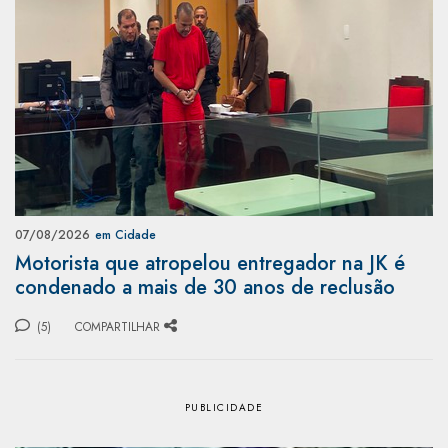
07/08/2026
em Cidade
Motorista que atropelou entregador na JK é
condenado a mais de 30 anos de reclusão
(5)
COMPARTILHAR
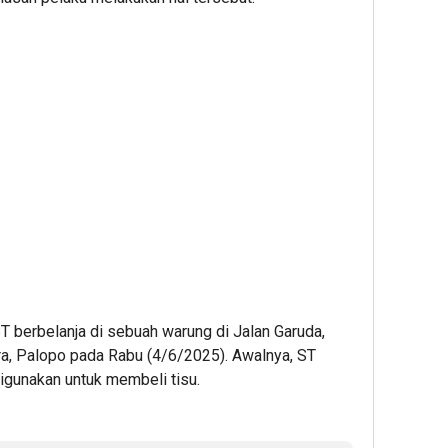
T berbelanja di sebuah warung di Jalan Garuda,
, Palopo pada Rabu (4/6/2025). Awalnya, ST
unakan untuk membeli tisu.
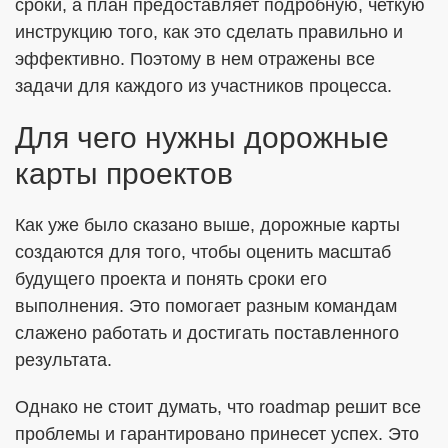
сроки, а план предоставляет подробную, четкую
инструкцию того, как это сделать правильно и
эффективно. Поэтому в нем отражены все
задачи для каждого из участников процесса.
Для чего нужны дорожные
карты проектов
Как уже было сказано выше, дорожные карты
создаются для того, чтобы оценить масштаб
будущего проекта и понять сроки его
выполнения. Это помогает разным командам
слажено работать и достигать поставленного
результата.
Однако не стоит думать, что roadmap решит все
проблемы и гарантировано принесет успех. Это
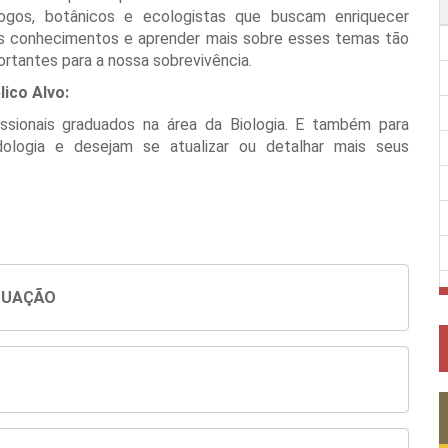
logos, botânicos e ecologistas que buscam enriquecer
s conhecimentos e aprender mais sobre esses temas tão
ortantes para a nossa sobrevivência.
lico Alvo:
issionais graduados na área da Biologia. E também para
ologia e desejam se atualizar ou detalhar mais seus
DUAÇÃO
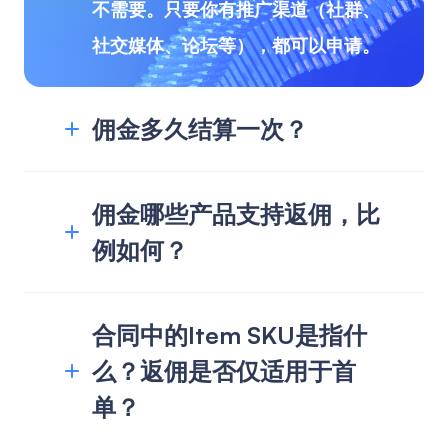
不需要。只要你有推广渠道（社群、
社交媒体、论坛等），都可以申请。
佣金多久结算一次？
佣金哪些产品支持返佣，比
例如何？
合同中的Item SKU是指什
么？返佣是否仅适用于首
单？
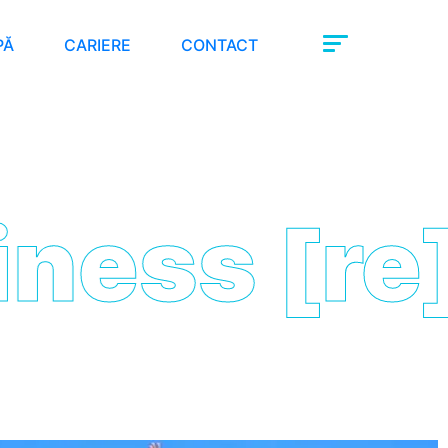
PĂ
CARIERE
CONTACT
ss
[re]-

Instructions for the task ▸ Whenever the word "para" appears in a line of the listing, copy out that line.

Response to this exercise ▸
ortantes para a nossa sobrevivência.
issionais graduados na área da Biologia. E também para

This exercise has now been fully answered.